** Quoted passage follows **

Mr. Gurries testified that there was a definition for "motor grader" in use in the industry. He further testified in answer to separate questions that at the time the contract was entered into his definition of a motor grader was a motorized four or six wheel rubber-tired machine with a circle on it and a moldboard. It was used for grading primarily earth, maybe on asphalt, but not on concrete as a usual thing. Mr. Gurries shortly before the contract had been seeking to apply automatic controls for grade and slope to such conventional graders and this is where it all began. If Mr. Gurries held to a different definition at the time of the contract, or if he intended the definition to be as broad and as different as he now contends, he did not advise Mr. Swisher during the negotiations that his definition of "grader" was different from that prevailing in the industry.

9

The Stock Purchase Agreement in part provides:

10

"3. Supplemental Payments. As additional consideration for such shares, CMI does hereby agree to make supplemental payments to the Stockholders quarterly each year for fifteen years measured by the net sales by Gurries, CMI, or any of their subsidiaries, licensees or sublicensees of motor graders, and other apparatus and equipment covered by a claim of an unexpired patent right held by Gurries from January 1, 1970 to December 31, 1984, on the following amounts:

11

"(a) One and one-half percent (1.5%) of the net sales of all motor graders.

12

"(b) (Sub-assemblies for motor graders sold separately).

13

"(c) (Division of royalties from patent 3158945).

14

"(d) One-half of one percent (.5%) of the net sales of all apparatus covered by a claim included in an unexpired patent right of Gurries other than motor graders and parts or components suitable for use in motor graders.

15

....

16

"5. Definitions. In determining the amount of the supplemental payments to be due the Stockholders from CMI as additional consideration for the shares of capital stock of Gurries, the following definitions shall be applied:

17

"(a) (Patents).

18

"(b) (Net sales).

19

"(c) 'Motor grader', as used herein, shall mean a grader having control systems incorporated therein or thereon for automatically controlling grade and/or slope, or constructed to receive a system for automatically controlling the elevation or angle of the main frame."

20

The contract in paragraph 3, as quoted above, separates the Supplemental Payments to be made for complete motor graders from those payments to be made for other things-apparatus covered by patent claims or components. The payments are to be at different rates and only the component-apparatus section refers to or is conditioned on the status of patents.

** End of Quoted passage **

● Job item A
Do these statements agree with the passage on the motor grader contract? Answer yes or no for each, and quote the words from the passage that settle it.
(i) The supplemental payments are to be made over fifteen years.
(ii) The rate on net sales of all motor graders is one-half of one percent.
(iii) Mr. Gurries's definition of a motor grader included a circle and a moldboard.
● Job item B
Answer these questions from the passage on the motor grader contract:
(i) By Mr. Gurries's account, on what surface was a motor grader not usually used?
(ii) What span of net sales do the supplemental payments measure?
(iii) Which section of paragraph 3 does the last paragraph say refers to or depends on the status of patents?
● Job item C
Pick up the passage on the motor grader contract after its last sentence and keep writing it.

** Dataset content follows **

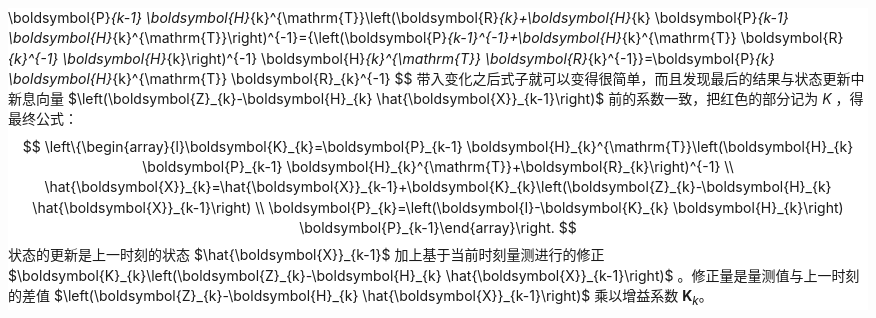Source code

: \boldsymbol{P}_{k-1} \boldsymbol{H}_{k}^{\mathrm{T}}\left(\boldsymbol{R}_{k}+\boldsymbol{H}_{k} \boldsymbol{P}_{k-1} \boldsymbol{H}_{k}^{\mathrm{T}}\right)^{-1}={\left(\boldsymbol{P}_{k-1}^{-1}+\boldsymbol{H}_{k}^{\mathrm{T}} \boldsymbol{R}_{k}^{-1} \boldsymbol{H}_{k}\right)^{-1} \boldsymbol{H}_{k}^{\mathrm{T}} \boldsymbol{R}_{k}^{-1}}=\boldsymbol{P}_{k} \boldsymbol{H}_{k}^{\mathrm{T}} \boldsymbol{R}_{k}^{-1}
$$
带入变化之后式子就可以变得很简单，而且发现最后的结果与状态更新中新息向量 $\left(\boldsymbol{Z}_{k}-\boldsymbol{H}_{k} \hat{\boldsymbol{X}}_{k-1}\right)$ 前的系数一致，把红色的部分记为 $K$ ，得最终公式：
$$
\left\{\begin{array}{l}\boldsymbol{K}_{k}=\boldsymbol{P}_{k-1} \boldsymbol{H}_{k}^{\mathrm{T}}\left(\boldsymbol{H}_{k} \boldsymbol{P}_{k-1} \boldsymbol{H}_{k}^{\mathrm{T}}+\boldsymbol{R}_{k}\right)^{-1} \\ \hat{\boldsymbol{X}}_{k}=\hat{\boldsymbol{X}}_{k-1}+\boldsymbol{K}_{k}\left(\boldsymbol{Z}_{k}-\boldsymbol{H}_{k} \hat{\boldsymbol{X}}_{k-1}\right) \\ \boldsymbol{P}_{k}=\left(\boldsymbol{I}-\boldsymbol{K}_{k} \boldsymbol{H}_{k}\right) \boldsymbol{P}_{k-1}\end{array}\right.
$$
状态的更新是上一时刻的状态 $\hat{\boldsymbol{X}}_{k-1}$ 加上基于当前时刻量测进行的修正 $\boldsymbol{K}_{k}\left(\boldsymbol{Z}_{k}-\boldsymbol{H}_{k} \hat{\boldsymbol{X}}_{k-1}\right)$ 。修正量是量测值与上一时刻的差值 $\left(\boldsymbol{Z}_{k}-\boldsymbol{H}_{k} \hat{\boldsymbol{X}}_{k-1}\right)$ 乘以增益系数 $\boldsymbol{K}_{k}$。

** End of Dataset content **

● Task response A
(i) Yes: "quarterly each year for fifteen years"
(ii) No: "One and one-half percent (1.5%) of the net sales of all motor graders."
(iii) Yes: "a motorized four or six wheel rubber-tired machine with a circle on it and a moldboard"

● Task response B
(i) Concrete.
(ii) Net sales from January 1, 1970 to December 31, 1984.
(iii) The component-apparatus section.

● Task response C
21

There is no indication in the contract that the presence or absence of a device covered by a Gurries patent claim when placed on a machine places the entire machine under paragraph 3(a). Specific subparagraphs are intended to cover particular devices covered by patents. The trial court indicates that the presence of Servo Valves or suspensions covered by Gurries' patents would make the entire machine subject to payments under 3(a) and thus make it a "motor grader." This the trial court did as to the Roto-Mill Profilers which were the center of the dispute.

22

The Roto-Mill Profiler about which much of the dispute centers was developed by CMI after Mr. Gurries had left the company. There was no design or drawings for it until after he had left. Mr. Gurries asserts that the Supplemental Payments provision as to complete machines applies because it is a motor grader. The Roto-Mill Profiler is a unique machine, according to the record, used to chip off the top few inches of concrete pavement or hard asphalt pavement. The basic part of the machine is a large mandrel with tungsten carbide removable teeth which revolves at a very high speed within a covered portion of the machine where the teeth can be cooled with water. It has no moldboard, no circle, does not push loose material, and instead is used only for very hard materials.

23

CMI had been making a line of machines before the contract and there is nothing in the record to indicate that these would be included for Supplemental Payments. The Supplemental Payments provision for complete machines was directed to conventional motor graders with automatic controls and only those. The paragraph 3(a) refers only to sales of "motor graders" and the contract provisions must control.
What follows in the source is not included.